2.  Payments.  From and after the Effective Date, the Administrative Agent shall
make all payments in respect of the Assigned Interest (including payments of
principal, interest, fees and other amounts) to the Assignor for amounts which
have accrued to but excluding the Effective Date and to the Assignee for amounts
which have accrued from and after the Effective Date.
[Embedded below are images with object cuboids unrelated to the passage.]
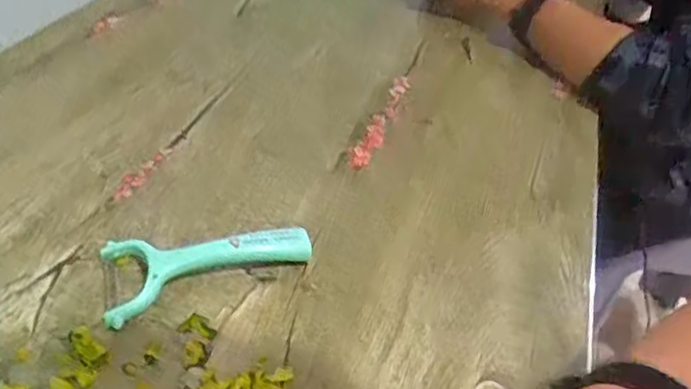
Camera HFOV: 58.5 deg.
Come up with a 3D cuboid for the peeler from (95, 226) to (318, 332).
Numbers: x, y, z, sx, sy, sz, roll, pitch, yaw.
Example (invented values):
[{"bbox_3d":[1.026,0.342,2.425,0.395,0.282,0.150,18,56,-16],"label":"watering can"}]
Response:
[{"bbox_3d":[-0.090,0.044,0.415,0.136,0.026,0.068,-8,42,-17],"label":"peeler"}]

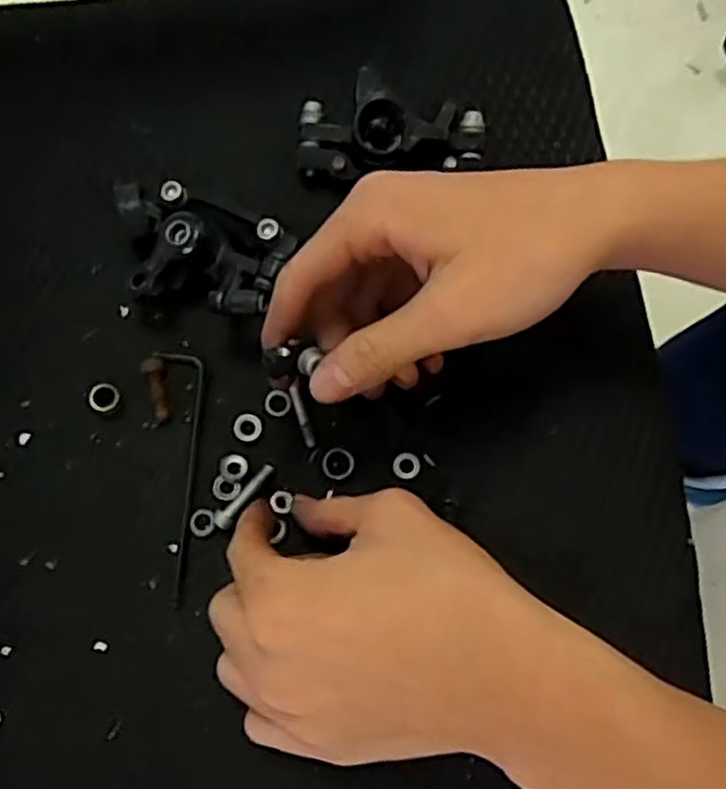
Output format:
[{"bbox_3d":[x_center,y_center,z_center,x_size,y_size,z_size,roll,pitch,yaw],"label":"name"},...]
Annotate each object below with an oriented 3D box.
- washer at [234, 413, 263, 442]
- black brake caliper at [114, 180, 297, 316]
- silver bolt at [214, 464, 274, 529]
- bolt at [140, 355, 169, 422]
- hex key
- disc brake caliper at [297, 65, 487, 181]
[{"bbox_3d":[-0.051,0.014,0.333,0.012,0.004,0.012,0,77,-1],"label":"washer"},{"bbox_3d":[-0.073,-0.060,0.333,0.083,0.036,0.054,21,76,4],"label":"black brake caliper"},{"bbox_3d":[-0.050,0.044,0.324,0.008,0.008,0.034,42,79,8],"label":"silver bolt"},{"bbox_3d":[-0.091,-0.003,0.335,0.009,0.008,0.029,-11,77,-4],"label":"bolt"},{"bbox_3d":[-0.080,0.034,0.330,0.019,0.005,0.109,-1,77,-1],"label":"hex key"},{"bbox_3d":[0.013,-0.119,0.346,0.086,0.037,0.041,-10,76,-4],"label":"disc brake caliper"}]

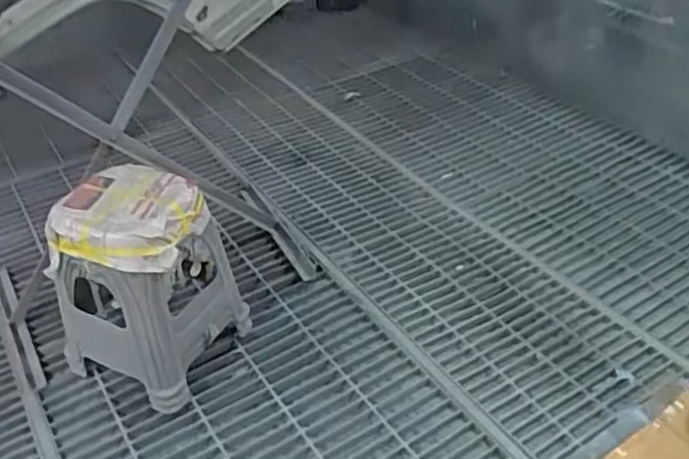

3.  General Provisions. This Assignment and Assumption shall be binding upon,
and inure to the benefit of, the parties hereto and their respective successors
and assigns.  This Assignment and Assumption may be executed in any number of
counterparts, which together shall constitute one instrument.  Delivery of an
executed counterpart of a signature page of this

4

--------------------------------------------------------------------------------

Assignment and Assumption by telecopy shall be effective as delivery of a
manually executed counterpart of this Assignment and Assumption.  This
Assignment and Assumption shall be governed by, and construed in accordance
with, the law of the State of Texas.